CD4+ T cells regulate humoral and cell-mediated immune responses, which are progressively impaired in aging, resulting in susceptibility to infections and cancer. Dendritic cells (DCs) are major activators of T cells, providing signals that drive their expansion and differentiation. In this study, we asked if decreased CD4+ T cell responses were influenced by the age of DCs rather than being exclusively due to T cell defects. Old T cells transferred to young recipients expanded and differentiated similarly to young T cells. However, aged recipients were poor stimulators of both old and young T cells, which failed to acquire CD44 expression and produce interferon gamma (IFN-γ). DCs in aged hosts expressed fewer MHC-peptide complexes. The CD86 expression in the DCs of both hosts was similar; however, CD40 levels were reduced in old DCs. Finally, old DCs failed to produce inflammatory cytokines in response to LPS. Our results indicate that the impairment of aged CD4+ T cell function is intimately related to multiple alterations in aged DCs, rather than being caused solely by intrinsic T cell defects, suggesting that the function of aged T cells may be partially rescued in vivo when appropriate stimulation is applied.
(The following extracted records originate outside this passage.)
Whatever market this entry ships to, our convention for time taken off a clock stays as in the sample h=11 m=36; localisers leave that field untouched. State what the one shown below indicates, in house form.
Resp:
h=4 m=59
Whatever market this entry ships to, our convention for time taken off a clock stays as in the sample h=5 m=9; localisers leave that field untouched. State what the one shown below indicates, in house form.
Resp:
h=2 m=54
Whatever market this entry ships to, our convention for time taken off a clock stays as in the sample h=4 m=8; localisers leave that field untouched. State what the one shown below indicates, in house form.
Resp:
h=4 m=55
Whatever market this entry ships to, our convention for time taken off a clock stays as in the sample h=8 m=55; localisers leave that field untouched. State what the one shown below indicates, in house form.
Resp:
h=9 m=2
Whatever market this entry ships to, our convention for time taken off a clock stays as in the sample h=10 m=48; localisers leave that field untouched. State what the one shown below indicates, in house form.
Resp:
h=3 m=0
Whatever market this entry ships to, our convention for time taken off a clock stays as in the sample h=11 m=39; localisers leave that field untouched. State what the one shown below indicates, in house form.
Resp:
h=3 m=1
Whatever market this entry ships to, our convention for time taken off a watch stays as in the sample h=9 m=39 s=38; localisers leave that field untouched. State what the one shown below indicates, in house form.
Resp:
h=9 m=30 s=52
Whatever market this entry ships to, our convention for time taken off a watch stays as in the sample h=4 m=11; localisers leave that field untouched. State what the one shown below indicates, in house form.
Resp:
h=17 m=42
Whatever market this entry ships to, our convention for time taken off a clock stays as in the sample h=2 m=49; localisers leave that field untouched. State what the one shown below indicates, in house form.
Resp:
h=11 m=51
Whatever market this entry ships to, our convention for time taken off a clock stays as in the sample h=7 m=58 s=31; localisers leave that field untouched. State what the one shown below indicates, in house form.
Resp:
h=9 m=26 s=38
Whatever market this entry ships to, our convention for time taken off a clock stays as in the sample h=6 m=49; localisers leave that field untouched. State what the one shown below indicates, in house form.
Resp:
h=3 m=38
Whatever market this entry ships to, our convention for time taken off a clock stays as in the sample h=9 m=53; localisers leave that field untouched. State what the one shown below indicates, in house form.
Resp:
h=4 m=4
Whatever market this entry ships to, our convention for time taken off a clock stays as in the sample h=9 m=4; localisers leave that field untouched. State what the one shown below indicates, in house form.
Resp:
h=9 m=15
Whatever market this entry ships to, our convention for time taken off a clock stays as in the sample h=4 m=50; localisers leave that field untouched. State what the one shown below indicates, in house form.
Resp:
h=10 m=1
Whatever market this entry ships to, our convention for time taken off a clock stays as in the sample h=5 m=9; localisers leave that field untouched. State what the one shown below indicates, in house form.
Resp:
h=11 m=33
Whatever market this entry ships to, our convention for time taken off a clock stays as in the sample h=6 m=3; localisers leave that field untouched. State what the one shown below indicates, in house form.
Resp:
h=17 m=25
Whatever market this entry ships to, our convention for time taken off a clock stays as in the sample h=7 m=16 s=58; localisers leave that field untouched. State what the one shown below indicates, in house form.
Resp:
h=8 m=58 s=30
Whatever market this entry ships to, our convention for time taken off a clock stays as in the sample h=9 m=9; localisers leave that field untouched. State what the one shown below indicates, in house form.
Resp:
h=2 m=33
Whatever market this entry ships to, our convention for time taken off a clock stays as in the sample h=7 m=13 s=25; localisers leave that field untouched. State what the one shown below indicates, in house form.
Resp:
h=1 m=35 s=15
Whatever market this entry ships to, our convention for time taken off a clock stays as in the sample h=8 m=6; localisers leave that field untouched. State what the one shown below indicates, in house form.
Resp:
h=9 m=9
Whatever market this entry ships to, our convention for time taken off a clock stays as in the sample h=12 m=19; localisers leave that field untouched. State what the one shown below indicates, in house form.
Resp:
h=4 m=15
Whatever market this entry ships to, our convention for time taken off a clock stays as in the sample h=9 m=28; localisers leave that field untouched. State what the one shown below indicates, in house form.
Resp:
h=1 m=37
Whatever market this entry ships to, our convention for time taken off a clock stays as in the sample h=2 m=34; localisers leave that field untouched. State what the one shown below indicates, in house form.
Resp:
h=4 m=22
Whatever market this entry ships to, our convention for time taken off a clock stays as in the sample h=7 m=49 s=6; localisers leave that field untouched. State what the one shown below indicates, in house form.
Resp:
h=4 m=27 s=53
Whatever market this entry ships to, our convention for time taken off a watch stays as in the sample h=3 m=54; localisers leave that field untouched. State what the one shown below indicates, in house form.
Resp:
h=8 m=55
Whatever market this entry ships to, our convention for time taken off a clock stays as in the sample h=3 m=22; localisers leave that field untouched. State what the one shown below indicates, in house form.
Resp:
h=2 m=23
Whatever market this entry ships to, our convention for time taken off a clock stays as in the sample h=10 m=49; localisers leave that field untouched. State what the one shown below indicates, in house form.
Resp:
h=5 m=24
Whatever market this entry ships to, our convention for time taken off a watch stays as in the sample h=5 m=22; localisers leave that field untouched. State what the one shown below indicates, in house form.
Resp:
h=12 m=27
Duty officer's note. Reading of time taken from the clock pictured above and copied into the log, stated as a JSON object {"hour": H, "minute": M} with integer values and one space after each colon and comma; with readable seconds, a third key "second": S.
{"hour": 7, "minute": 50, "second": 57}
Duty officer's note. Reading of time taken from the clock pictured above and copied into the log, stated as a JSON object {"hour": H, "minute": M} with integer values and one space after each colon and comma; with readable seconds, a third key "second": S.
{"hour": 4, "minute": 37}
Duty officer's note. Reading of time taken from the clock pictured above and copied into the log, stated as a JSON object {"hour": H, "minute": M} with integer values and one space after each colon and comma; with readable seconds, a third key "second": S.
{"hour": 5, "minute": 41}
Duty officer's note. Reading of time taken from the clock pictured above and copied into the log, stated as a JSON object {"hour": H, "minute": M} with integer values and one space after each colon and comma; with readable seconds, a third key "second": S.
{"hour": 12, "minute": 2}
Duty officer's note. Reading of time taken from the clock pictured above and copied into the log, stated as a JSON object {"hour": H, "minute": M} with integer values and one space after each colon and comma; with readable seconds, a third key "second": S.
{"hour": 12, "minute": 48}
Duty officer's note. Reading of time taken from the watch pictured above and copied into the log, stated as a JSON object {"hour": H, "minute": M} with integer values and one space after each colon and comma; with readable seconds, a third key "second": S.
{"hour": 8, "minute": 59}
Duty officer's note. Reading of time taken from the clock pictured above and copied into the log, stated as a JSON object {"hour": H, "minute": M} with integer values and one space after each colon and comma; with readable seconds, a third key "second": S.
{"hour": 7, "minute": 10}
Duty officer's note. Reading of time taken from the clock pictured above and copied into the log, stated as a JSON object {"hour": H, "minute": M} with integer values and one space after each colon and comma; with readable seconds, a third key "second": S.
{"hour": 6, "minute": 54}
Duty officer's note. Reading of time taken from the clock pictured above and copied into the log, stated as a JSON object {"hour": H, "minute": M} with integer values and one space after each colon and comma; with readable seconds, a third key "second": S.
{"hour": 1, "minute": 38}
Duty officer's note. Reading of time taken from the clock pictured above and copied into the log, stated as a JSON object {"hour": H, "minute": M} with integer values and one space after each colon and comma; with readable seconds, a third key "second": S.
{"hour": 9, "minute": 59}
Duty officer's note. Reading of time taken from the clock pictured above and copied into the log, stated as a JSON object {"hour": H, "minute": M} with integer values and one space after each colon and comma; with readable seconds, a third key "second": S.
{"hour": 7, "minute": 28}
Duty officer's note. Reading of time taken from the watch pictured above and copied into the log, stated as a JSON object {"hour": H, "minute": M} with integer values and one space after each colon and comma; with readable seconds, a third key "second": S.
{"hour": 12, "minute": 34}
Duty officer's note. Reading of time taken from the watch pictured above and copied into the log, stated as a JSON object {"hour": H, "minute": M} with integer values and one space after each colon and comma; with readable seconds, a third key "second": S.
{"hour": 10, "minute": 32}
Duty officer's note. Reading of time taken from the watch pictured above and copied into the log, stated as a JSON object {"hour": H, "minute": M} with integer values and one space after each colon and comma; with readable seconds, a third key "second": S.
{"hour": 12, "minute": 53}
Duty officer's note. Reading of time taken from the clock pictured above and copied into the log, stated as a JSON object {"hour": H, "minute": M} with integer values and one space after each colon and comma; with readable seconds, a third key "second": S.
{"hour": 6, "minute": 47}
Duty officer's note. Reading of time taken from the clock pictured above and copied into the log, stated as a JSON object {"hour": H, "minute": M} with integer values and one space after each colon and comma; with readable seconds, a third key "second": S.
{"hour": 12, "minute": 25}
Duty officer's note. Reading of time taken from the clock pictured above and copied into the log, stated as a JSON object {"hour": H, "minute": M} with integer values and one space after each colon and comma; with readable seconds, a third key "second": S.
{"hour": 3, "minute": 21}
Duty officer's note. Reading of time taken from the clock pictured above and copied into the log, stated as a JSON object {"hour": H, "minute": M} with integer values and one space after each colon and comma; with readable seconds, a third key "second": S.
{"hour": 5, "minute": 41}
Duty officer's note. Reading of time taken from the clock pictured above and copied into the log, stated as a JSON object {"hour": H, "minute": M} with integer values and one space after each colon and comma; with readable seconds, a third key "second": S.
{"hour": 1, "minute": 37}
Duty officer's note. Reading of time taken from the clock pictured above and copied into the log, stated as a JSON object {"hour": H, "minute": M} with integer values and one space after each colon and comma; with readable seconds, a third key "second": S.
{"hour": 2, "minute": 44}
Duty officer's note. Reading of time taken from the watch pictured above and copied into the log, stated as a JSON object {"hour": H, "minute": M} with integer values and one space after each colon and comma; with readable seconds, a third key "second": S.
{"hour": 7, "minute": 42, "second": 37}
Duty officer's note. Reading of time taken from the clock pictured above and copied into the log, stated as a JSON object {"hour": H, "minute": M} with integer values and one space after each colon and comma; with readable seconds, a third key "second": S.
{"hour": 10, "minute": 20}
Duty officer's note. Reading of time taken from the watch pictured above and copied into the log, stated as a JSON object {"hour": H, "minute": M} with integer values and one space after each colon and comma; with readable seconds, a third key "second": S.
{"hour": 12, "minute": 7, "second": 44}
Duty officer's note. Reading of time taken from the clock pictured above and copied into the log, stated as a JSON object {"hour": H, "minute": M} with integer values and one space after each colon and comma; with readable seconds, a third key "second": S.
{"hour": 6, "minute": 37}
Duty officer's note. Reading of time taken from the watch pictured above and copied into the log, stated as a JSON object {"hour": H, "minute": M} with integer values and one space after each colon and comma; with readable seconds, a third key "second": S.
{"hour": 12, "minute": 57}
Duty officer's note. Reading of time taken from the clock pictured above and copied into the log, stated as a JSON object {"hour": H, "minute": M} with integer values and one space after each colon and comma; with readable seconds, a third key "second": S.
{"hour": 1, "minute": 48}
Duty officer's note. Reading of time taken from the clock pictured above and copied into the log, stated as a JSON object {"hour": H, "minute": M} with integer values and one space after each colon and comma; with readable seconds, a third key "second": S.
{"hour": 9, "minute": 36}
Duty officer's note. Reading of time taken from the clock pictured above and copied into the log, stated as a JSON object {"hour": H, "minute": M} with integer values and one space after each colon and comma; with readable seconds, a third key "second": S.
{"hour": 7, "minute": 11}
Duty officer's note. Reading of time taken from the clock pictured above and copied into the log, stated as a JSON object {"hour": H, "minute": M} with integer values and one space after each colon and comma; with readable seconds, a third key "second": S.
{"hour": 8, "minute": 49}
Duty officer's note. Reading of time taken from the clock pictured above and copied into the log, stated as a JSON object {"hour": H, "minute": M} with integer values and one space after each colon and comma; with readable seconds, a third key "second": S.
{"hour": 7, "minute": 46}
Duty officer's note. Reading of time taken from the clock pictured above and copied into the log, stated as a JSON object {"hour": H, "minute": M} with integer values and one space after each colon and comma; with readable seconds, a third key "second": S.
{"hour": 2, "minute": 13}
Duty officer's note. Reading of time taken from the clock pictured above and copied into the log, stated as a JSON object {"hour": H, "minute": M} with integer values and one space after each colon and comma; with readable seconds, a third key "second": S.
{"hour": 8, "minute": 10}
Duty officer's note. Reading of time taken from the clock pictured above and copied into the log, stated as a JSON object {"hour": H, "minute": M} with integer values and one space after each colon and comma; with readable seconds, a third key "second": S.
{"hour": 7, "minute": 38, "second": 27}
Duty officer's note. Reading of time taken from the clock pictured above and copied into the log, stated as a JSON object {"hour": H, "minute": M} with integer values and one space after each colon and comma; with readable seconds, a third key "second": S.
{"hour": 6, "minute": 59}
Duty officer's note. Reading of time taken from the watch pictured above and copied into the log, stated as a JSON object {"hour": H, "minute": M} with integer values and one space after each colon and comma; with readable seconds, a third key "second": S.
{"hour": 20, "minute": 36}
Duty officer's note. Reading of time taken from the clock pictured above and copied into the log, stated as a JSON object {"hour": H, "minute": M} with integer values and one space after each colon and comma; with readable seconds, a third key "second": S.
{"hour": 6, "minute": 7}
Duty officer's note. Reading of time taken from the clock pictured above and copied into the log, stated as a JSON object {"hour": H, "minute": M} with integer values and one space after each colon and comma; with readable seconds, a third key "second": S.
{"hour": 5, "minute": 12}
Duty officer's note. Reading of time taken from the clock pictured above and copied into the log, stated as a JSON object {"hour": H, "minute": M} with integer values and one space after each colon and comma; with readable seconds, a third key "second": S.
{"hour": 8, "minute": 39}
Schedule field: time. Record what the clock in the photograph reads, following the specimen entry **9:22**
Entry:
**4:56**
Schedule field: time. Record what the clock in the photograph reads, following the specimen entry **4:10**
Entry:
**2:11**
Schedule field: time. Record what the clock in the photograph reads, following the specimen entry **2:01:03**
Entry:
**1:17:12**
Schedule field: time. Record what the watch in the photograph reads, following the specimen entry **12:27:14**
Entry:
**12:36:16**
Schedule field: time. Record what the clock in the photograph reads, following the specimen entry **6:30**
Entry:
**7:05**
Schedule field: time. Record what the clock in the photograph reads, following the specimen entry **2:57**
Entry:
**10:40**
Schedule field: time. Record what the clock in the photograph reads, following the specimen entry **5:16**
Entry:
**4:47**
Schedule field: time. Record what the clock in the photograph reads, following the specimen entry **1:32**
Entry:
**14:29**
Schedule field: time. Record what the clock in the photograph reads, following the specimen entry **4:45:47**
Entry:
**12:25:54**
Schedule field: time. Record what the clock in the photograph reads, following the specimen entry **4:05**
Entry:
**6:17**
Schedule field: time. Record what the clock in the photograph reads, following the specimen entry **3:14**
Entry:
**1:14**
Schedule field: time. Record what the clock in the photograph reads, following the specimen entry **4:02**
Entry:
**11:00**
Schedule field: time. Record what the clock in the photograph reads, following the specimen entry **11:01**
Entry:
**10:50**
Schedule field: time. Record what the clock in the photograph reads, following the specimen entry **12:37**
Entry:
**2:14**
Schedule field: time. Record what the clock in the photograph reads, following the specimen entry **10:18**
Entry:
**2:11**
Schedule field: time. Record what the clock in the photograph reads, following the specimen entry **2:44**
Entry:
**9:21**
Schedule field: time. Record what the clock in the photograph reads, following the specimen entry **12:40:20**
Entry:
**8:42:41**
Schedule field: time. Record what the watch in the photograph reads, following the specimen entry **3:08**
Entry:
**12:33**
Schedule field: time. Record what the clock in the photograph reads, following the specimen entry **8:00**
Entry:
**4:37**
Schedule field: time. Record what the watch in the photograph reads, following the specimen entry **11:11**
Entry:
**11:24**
These findings are relevant to vaccination design for elderly populations.

CD4+ T cell response against a non-tumor antigen is unaffected in melanoma-bearing mice

The tumor microenvironment is complex and creates an immunosuppressive network to tolerize tumor-specific immune responses; however, little information is available regarding the response against non-tumor antigens in tumor-bearing individuals. The goal of the present study was to evaluate if tumor burden could influence a CD4(+) T cell response against a soluble protein, not expressed by the tumor, in the absence of in vitro stimulation. Using an experimental system in which we can compare CD4(+) T cell responses to the Ea antigen when it is either expressed by B16F10 melanoma cells (B16EaRFP cells) or is an exogenous, non-tumor antigen (soluble EaRFP protein), in immunizations of B16F10 tumor-bearing mice, we observed that the tumor can modulate the CD4(+) T cell-specific response to the antigen when it is expressed by the tumor cells. TEa cells proliferated poorly and produced less IFN-γ in mice bearing B16F10 melanoma expressing Ea peptide, and tumor growth was impervious to this response. However, in mice bearing 7 days B16F10 tumors, not expressing the Ea antigen, priming of TEa cells was similar to that observed in tumor-free mice, based on the total number of cells recovered and proliferation assessed by CFSE dilution after EaRFP immunization. We also investigated if tumor burden could influence recall responses of already differentiated effector cells. We immunized mice with EaRFP antigen and after a few days injected B16F10 cells. After 10 days of tumor growth, we challenged the mice with the non-tumor antigen. We found that the number of TEa cells producing IFN-γ in tumor-bearing mice was not different compared to tumor-free mice. No differences in antigen presentation, assessed by YAe antibody staining, were verified in the draining lymph node of these two groups. Collectively, our data indicate that tumor burden does not affect immune responses to non-tumor antigens. These results have important implications in the design of anti-cancer therapy.